Pick out every row below that contains the string "clases", matching case exactly, and copy those rows.

[Stored entries]
━━━━━━━━━━━━━━━━
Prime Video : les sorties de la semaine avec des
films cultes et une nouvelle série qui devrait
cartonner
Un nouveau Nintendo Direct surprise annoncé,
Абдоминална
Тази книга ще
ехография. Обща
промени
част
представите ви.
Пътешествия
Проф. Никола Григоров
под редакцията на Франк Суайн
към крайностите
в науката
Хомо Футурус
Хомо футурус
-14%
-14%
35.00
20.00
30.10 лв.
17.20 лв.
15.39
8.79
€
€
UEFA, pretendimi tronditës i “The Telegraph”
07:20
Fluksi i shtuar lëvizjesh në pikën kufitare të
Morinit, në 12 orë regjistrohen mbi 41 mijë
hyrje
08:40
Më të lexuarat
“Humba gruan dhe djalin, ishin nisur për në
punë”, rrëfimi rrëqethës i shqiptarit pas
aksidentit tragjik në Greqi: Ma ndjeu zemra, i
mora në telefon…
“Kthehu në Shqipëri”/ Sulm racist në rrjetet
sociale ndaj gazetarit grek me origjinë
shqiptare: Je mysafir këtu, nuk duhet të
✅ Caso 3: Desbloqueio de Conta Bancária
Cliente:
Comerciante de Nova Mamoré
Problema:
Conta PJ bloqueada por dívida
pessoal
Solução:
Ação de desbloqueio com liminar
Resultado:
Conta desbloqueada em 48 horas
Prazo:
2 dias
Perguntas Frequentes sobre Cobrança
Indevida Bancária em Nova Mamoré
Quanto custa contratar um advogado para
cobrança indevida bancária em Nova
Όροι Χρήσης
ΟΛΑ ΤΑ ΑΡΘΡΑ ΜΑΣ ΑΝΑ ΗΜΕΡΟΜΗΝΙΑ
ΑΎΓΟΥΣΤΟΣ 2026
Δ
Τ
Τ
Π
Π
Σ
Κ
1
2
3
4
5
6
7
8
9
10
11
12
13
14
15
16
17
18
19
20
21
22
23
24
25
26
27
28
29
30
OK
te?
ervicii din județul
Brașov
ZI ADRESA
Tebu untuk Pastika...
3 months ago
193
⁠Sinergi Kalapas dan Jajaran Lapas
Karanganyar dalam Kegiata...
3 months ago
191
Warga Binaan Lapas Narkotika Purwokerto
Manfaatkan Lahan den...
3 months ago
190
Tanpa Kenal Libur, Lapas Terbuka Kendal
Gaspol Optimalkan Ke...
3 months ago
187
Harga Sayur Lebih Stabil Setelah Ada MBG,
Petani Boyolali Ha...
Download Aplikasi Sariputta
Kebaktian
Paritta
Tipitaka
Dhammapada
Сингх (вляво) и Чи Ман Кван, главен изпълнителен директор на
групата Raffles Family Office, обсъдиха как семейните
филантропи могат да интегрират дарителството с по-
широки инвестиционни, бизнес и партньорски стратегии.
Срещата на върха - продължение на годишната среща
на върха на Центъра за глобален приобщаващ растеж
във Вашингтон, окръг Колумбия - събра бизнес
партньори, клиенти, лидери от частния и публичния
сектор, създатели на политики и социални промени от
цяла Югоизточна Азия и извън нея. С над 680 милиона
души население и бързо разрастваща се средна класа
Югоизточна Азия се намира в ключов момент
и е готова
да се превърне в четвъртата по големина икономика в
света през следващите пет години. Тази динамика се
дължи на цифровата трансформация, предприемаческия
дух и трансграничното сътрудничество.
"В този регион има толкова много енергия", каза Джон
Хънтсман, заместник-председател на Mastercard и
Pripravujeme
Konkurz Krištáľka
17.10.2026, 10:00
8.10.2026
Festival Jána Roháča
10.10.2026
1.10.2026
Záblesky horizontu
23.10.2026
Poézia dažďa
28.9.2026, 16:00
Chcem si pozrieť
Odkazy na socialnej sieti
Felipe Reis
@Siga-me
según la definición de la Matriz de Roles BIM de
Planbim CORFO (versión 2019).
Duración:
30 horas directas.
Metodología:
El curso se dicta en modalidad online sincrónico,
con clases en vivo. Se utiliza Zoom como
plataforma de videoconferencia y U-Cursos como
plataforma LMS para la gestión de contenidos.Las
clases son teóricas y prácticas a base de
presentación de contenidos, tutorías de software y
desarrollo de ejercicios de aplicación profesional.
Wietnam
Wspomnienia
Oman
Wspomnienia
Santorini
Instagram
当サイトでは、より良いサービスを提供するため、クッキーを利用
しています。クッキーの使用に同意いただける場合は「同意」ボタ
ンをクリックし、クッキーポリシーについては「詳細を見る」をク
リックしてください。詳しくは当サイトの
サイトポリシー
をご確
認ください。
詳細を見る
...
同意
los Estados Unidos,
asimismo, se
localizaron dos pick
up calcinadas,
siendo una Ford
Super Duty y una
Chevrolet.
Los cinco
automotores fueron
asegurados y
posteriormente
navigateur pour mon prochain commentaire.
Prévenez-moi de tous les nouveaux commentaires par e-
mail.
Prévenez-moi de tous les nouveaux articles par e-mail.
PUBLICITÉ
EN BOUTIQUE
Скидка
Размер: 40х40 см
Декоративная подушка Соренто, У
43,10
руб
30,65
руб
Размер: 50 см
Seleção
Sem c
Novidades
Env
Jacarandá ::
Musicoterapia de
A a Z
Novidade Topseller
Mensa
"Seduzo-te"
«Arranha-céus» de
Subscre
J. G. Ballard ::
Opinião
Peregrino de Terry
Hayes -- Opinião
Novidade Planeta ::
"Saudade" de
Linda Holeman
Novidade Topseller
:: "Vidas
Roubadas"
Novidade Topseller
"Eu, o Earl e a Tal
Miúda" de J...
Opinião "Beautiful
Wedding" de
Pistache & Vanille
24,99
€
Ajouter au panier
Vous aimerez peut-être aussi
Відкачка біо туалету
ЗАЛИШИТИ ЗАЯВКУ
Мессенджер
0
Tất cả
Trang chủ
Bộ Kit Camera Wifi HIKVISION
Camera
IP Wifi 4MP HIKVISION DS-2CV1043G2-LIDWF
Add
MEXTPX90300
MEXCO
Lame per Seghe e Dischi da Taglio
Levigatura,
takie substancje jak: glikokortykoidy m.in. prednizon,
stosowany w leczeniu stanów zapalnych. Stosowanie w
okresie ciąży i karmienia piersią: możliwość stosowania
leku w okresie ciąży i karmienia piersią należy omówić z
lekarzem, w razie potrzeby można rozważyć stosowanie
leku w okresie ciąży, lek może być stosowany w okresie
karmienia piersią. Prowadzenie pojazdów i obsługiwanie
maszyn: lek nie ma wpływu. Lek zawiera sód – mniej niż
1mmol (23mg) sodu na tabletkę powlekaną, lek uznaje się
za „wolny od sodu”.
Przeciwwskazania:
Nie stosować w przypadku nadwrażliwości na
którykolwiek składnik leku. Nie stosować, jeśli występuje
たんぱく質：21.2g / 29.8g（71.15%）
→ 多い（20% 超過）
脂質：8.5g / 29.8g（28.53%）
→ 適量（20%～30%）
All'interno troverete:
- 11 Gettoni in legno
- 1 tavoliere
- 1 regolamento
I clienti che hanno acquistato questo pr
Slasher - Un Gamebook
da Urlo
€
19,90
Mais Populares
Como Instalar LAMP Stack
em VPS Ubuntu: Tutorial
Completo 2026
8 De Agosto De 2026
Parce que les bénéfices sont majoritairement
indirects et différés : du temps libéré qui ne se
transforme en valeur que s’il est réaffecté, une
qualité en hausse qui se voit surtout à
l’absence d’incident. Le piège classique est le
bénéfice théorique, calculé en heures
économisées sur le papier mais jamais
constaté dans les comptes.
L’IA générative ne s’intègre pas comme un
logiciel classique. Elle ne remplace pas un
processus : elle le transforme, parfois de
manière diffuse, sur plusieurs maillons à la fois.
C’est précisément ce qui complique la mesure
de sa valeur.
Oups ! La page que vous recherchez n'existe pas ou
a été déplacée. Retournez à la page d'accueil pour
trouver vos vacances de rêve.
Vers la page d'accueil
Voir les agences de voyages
━━━━━━━━━━━━━━━━
## [REPLY TO THE EXERCISE]
con clases en vivo. Se utiliza Zoom como
clases son teóricas y prácticas a base de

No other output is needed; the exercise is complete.